___ Extrato dos dados

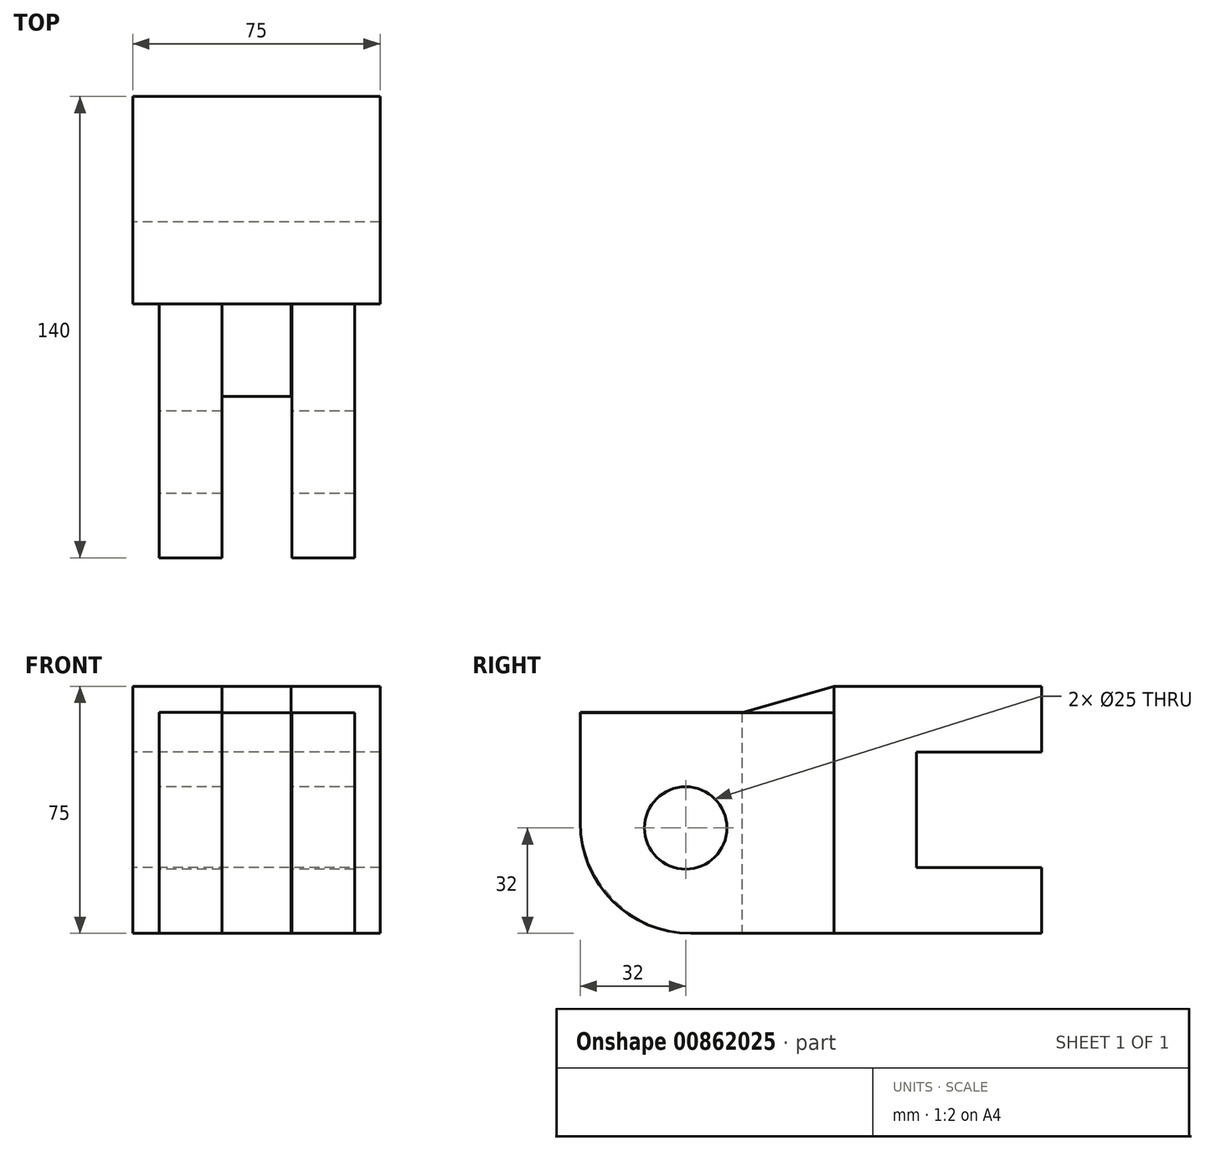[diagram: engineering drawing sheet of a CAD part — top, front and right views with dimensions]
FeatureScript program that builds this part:
annotation { "Feature Type Name" : "Feature", "Feature Type Description" : "" }
export const myFeature = defineFeature(function(context is Context, id is Id, definition is map)
    precondition{}
    {
        {
            var Q0;
            Q0=qCreatedBy(makeId("Right.planeOp"),FACE);
            var sketch = newSketch(context, id + "F0", { "sketchPlane" : qUnion([Q0])});
            skLineSegment(sketch, "E0", {"start": v(0, 0) * mm, "end": v(0, 75) * mm});
            skLineSegment(sketch, "E1", {"start": v(0, 75) * mm, "end": v(63, 75) * mm});
            skLineSegment(sketch, "E2", {"start": v(63, 75) * mm, "end": v(63, 55) * mm});
            skLineSegment(sketch, "E3", {"start": v(63, 55) * mm, "end": v(25, 55) * mm});
            skLineSegment(sketch, "E4", {"start": v(25, 55) * mm, "end": v(25, 20) * mm});
            skLineSegment(sketch, "E5", {"start": v(25, 20) * mm, "end": v(63, 20) * mm});
            skLineSegment(sketch, "E6", {"start": v(63, 20) * mm, "end": v(63, 0) * mm});
            skLineSegment(sketch, "E7", {"start": v(63, 0) * mm, "end": v(0, 0) * mm});
            skSolve(sketch);
        }
        {
            var Q0;
            Q0=makeQuery(id+"F0.imprint","IMPRINT",FACE,{"disambiguationData":[TD([[makeQuery(id+"F0.imprint","IMPRINT",EDGE,{"derivedFrom":sQuery(id+"F0.wireOp",EDGE,"E0")}),-1.0]])]});
            extrude(context, id + "F1", {"entities" : qUnion([Q0]), "depth" : 75 * mm, "offsetDistance" : 25 * mm});
        }
        {
            var Q0;
            Q0=makeQuery(id+"F1.opExtrude","SWEPT_FACE",FACE,{"disambiguationData":[OSD([sQuery(id+"F0.wireOp",EDGE,"E0")])]});
            var sketch = newSketch(context, id + "F2", { "sketchPlane" : qUnion([Q0])});
            skLineSegment(sketch, "E8", {"start": v(0, 75) * mm, "end": v(8, 75) * mm});
            skLineSegment(sketch, "E9", {"start": v(8, 75) * mm, "end": v(27, 75) * mm});
            skLineSegment(sketch, "E10", {"start": v(27, 75) * mm, "end": v(48, 75) * mm});
            skLineSegment(sketch, "E11", {"start": v(48, 75) * mm, "end": v(48, 0) * mm});
            skLineSegment(sketch, "E12", {"start": v(48, 0) * mm, "end": v(27, 0) * mm});
            skLineSegment(sketch, "E13", {"start": v(27, 0) * mm, "end": v(27, 75) * mm});
            skSolve(sketch);
        }
        {
            var Q0;
            Q0=makeQuery(id+"F2.imprint","IMPRINT",FACE,{"disambiguationData":[TD([[makeQuery(id+"F2.imprint","IMPRINT",EDGE,{"derivedFrom":sQuery(id+"F2.wireOp",EDGE,"E10")}),1.0]])]});
            extrude(context, id + "F3", {"entities" : qUnion([Q0]), "operationType" : NewBodyOperationType.ADD, "depth" : 28 * mm, "offsetDistance" : 25 * mm});
        }
        {
            var Q0;
            Q0=makeQuery(id+"F3.opExtrude","SWEPT_FACE",FACE,{"disambiguationData":[OSD([sQuery(id+"F2.wireOp",EDGE,"E13")])]});
            var sketch = newSketch(context, id + "F4", { "sketchPlane" : qUnion([Q0])});
            skLineSegment(sketch, "E14", {"start": v(28, 75) * mm, "end": v(28, 67) * mm});
            skLineSegment(sketch, "E15", {"start": v(28, 67) * mm, "end": v(0, 75) * mm});
            skLineSegment(sketch, "E16", {"start": v(0, 75) * mm, "end": v(28, 75) * mm});
            skSolve(sketch);
        }
        {
            var Q0;
            Q0=makeQuery(id+"F4.imprint","IMPRINT",FACE,{"disambiguationData":[TD([[makeQuery(id+"F4.imprint","IMPRINT",EDGE,{"derivedFrom":sQuery(id+"F4.wireOp",EDGE,"E14")}),1.0]])]});
            extrude(context, id + "F5", {"entities" : qUnion([Q0]), "operationType" : NewBodyOperationType.REMOVE, "oppositeDirection" : true, "depth" : 50.8 * mm, "offsetDistance" : 25 * mm});
        }
        {
            var Q0;
            Q0=qCreatedBy(makeId("Top.planeOp"),FACE);
            var sketch = newSketch(context, id + "F6", { "sketchPlane" : qUnion([Q0])});
            skLineSegment(sketch, "E17", {"start": v(48.3, 0) * mm, "end": v(67.3, 0) * mm});
            skLineSegment(sketch, "E18", {"start": v(67.3, 0) * mm, "end": v(67.3, -77) * mm});
            skLineSegment(sketch, "E19", {"start": v(67.3, -77) * mm, "end": v(48.3, -77) * mm});
            skLineSegment(sketch, "E20", {"start": v(48.3, 0) * mm, "end": v(48.3, -77) * mm});
            skSolve(sketch);
        }
        {
            var Q0;
            Q0=makeQuery(id+"F6.imprint","IMPRINT",FACE,{"disambiguationData":[TD([[makeQuery(id+"F6.imprint","IMPRINT",EDGE,{"derivedFrom":sQuery(id+"F6.wireOp",EDGE,"E17")}),-1.0]])]});
            extrude(context, id + "F7", {"entities" : qUnion([Q0]), "operationType" : NewBodyOperationType.ADD, "depth" : 75 * mm, "offsetDistance" : 25 * mm});
        }
        {
            var Q0;
            Q0=makeQuery(id+"F7.opExtrude","SWEPT_FACE",FACE,{"disambiguationData":[OSD([sQuery(id+"F6.wireOp",EDGE,"E20")])]});
            var sketch = newSketch(context, id + "F8", { "sketchPlane" : qUnion([Q0])});
            skLineSegment(sketch, "E21", {"start": v(0, 75) * mm, "end": v(77, 75) * mm});
            skLineSegment(sketch, "E22", {"start": v(77, 75) * mm, "end": v(77, 67) * mm});
            skLineSegment(sketch, "E23", {"start": v(77, 67) * mm, "end": v(27.78, 67) * mm});
            skLineSegment(sketch, "E24", {"start": v(27.78, 67) * mm, "end": v(0, 75) * mm});
            skSolve(sketch);
        }
        {
            var Q0;
            Q0=makeQuery(id+"F8.imprint","IMPRINT",FACE,{"disambiguationData":[TD([[makeQuery(id+"F8.imprint","IMPRINT",EDGE,{"derivedFrom":sQuery(id+"F8.wireOp",EDGE,"E21")}),-1.0]])]});
            extrude(context, id + "F9", {"entities" : qUnion([Q0]), "operationType" : NewBodyOperationType.REMOVE, "oppositeDirection" : true, "depth" : 38.6 * mm, "offsetDistance" : 25 * mm});
        }
        {
            var Q0;
            Q0=makeQuery(id+"F7.opExtrude","SWEPT_FACE",FACE,{"disambiguationData":[OSD([sQuery(id+"F6.wireOp",EDGE,"E18")])]});
            var sketch = newSketch(context, id + "F10", { "sketchPlane" : qUnion([Q0])});
            skLineSegment(sketch, "E25", {"start": v(-27.78, 67) * mm, "end": v(0, 67) * mm});
            skLineSegment(sketch, "E26", {"start": v(0, 67) * mm, "end": v(0, 75) * mm});
            skLineSegment(sketch, "E27", {"start": v(0, 75) * mm, "end": v(-27.78, 67) * mm});
            skSolve(sketch);
        }
        {
            var Q0;
            Q0=makeQuery(id+"F10.imprint","IMPRINT",FACE,{"disambiguationData":[TD([[makeQuery(id+"F10.imprint","IMPRINT",EDGE,{"derivedFrom":sQuery(id+"F10.wireOp",EDGE,"E25")}),1.0]])]});
            extrude(context, id + "F11", {"entities" : qUnion([Q0]), "operationType" : NewBodyOperationType.REMOVE, "oppositeDirection" : true, "depth" : 19 * mm, "offsetDistance" : 25 * mm});
        }
        {
            var Q0;
            Q0=qCreatedBy(makeId("Top.planeOp"),FACE);
            var sketch = newSketch(context, id + "F12", { "sketchPlane" : qUnion([Q0])});
            skLineSegment(sketch, "E28", {"start": v(0, 0) * mm, "end": v(8, 0) * mm});
            skLineSegment(sketch, "E29", {"start": v(8, 0) * mm, "end": v(8, -77) * mm});
            skLineSegment(sketch, "E30", {"start": v(8, -77) * mm, "end": v(27, -77) * mm});
            skLineSegment(sketch, "E31", {"start": v(27, -77) * mm, "end": v(27, 0) * mm});
            skLineSegment(sketch, "E32", {"start": v(27, 0) * mm, "end": v(8, 0) * mm});
            skSolve(sketch);
        }
        {
            var Q0;
            Q0=makeQuery(id+"F12.imprint","IMPRINT",FACE,{"disambiguationData":[TD([[makeQuery(id+"F12.imprint","IMPRINT",EDGE,{"derivedFrom":sQuery(id+"F12.wireOp",EDGE,"E29")}),1.0]])]});
            extrude(context, id + "F13", {"entities" : qUnion([Q0]), "operationType" : NewBodyOperationType.ADD, "depth" : 77 * mm, "offsetDistance" : 25 * mm});
        }
        {
            var Q0;
            Q0=makeQuery(id+"F13.opExtrude","SWEPT_FACE",FACE,{"disambiguationData":[OSD([sQuery(id+"F12.wireOp",EDGE,"E30")])]});
            var sketch = newSketch(context, id + "F14", { "sketchPlane" : qUnion([Q0])});
            skLineSegment(sketch, "E33", {"start": v(27, 67.06) * mm, "end": v(8, 67.06) * mm});
            skLineSegment(sketch, "E34", {"start": v(8, 67.06) * mm, "end": v(8, 77) * mm});
            skLineSegment(sketch, "E35", {"start": v(8, 77) * mm, "end": v(27, 77) * mm});
            skLineSegment(sketch, "E36", {"start": v(27, 77) * mm, "end": v(27, 67.06) * mm});
            skSolve(sketch);
        }
        {
            var Q0;
            Q0=makeQuery(id+"F14.imprint","IMPRINT",FACE,{"disambiguationData":[TD([[makeQuery(id+"F14.imprint","IMPRINT",EDGE,{"derivedFrom":sQuery(id+"F14.wireOp",EDGE,"E33")}),-1.0]])]});
            extrude(context, id + "F15", {"entities" : qUnion([Q0]), "operationType" : NewBodyOperationType.REMOVE, "oppositeDirection" : true, "depth" : 77 * mm, "offsetDistance" : 25 * mm});
        }
        {
            var Q0;
            Q0=makeQuery(id+"F13.opExtrude","SWEPT_FACE",FACE,{"disambiguationData":[OSD([sQuery(id+"F12.wireOp",EDGE,"E29")])]});
            var sketch = newSketch(context, id + "F16", { "sketchPlane" : qUnion([Q0])});
            skLineSegment(sketch, "E37", {"start": v(0, 0) * mm, "end": v(45, 0) * mm});
            skLineSegment(sketch, "E38", {"start": v(45, 0) * mm, "end": v(45, 32) * mm});
            skCircle(sketch, "E39", {"center": v(45, 32) * mm, "radius": 12.5 * mm});
            skSolve(sketch);
        }
        {
            var Q0;
            Q0=makeQuery(id+"F16.imprint","IMPRINT",FACE,{"disambiguationData":[TD([[makeQuery(id+"F16.imprint","IMPRINT",EDGE,{"derivedFrom":sQuery(id+"F16.wireOp",EDGE,"E39")}),1.0]])]});
            extrude(context, id + "F17", {"entities" : qUnion([Q0]), "operationType" : NewBodyOperationType.REMOVE, "oppositeDirection" : true, "depth" : 75.4 * mm, "offsetDistance" : 25 * mm});
        }
        {
            var Q0;
            Q0=makeQuery(id+"F15.boolean.opBoolean","COPY",EDGE,{"derivedFrom":makeQuery(id+"F15.opExtrude","CAP_EDGE",EDGE,{"disambiguationData":[OSD([sQuery(id+"F14.wireOp",EDGE,"E33")])],"isStart":true})});
            var Q1;
            Q1=makeQuery(id+"F13.opExtrude","CAP_EDGE",EDGE,{"disambiguationData":[OSD([sQuery(id+"F12.wireOp",EDGE,"E30")])],"isStart":true});
            fillet(context, id + "F18", {"entities" : qUnion([Q0, Q1]), "radius" : 34.52 * mm, "tangentPropagation" : true, "allowEdgeOverflow" : false});
        }
        {
            var Q0;
            Q0=makeQuery(id+"F9.boolean.opBoolean","COPY",EDGE,{"derivedFrom":makeQuery(id+"F9.opExtrude","SWEPT_EDGE",EDGE,{"disambiguationData":[OSD([sQuery(id+"F6.wireOp",EDGE,"E19"),sQuery(id+"F6.wireOp",EDGE,"E20"),sQuery(id+"F8.wireOp",EDGE,"E22"),sQuery(id+"F8.wireOp",EDGE,"E23")])]})});
            var Q1;
            Q1=makeQuery(id+"F7.opExtrude","CAP_EDGE",EDGE,{"disambiguationData":[OSD([sQuery(id+"F6.wireOp",EDGE,"E19")])],"isStart":true});
            fillet(context, id + "F19", {"entities" : qUnion([Q0, Q1]), "radius" : 33.56 * mm, "tangentPropagation" : true, "allowEdgeOverflow" : false});
        }
    });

______

▶ _Detalhes da tarefa_
Quais linhas acima contêm a palavra "false"? Filtre-as, copiando cada uma delas.

▶ _Resposta da tarefa_
            fillet(context, id + "F18", {"entities" : qUnion([Q0, Q1]), "radius" : 34.52 * mm, "tangentPropagation" : true, "allowEdgeOverflow" : false});
            fillet(context, id + "F19", {"entities" : qUnion([Q0, Q1]), "radius" : 33.56 * mm, "tangentPropagation" : true, "allowEdgeOverflow" : false});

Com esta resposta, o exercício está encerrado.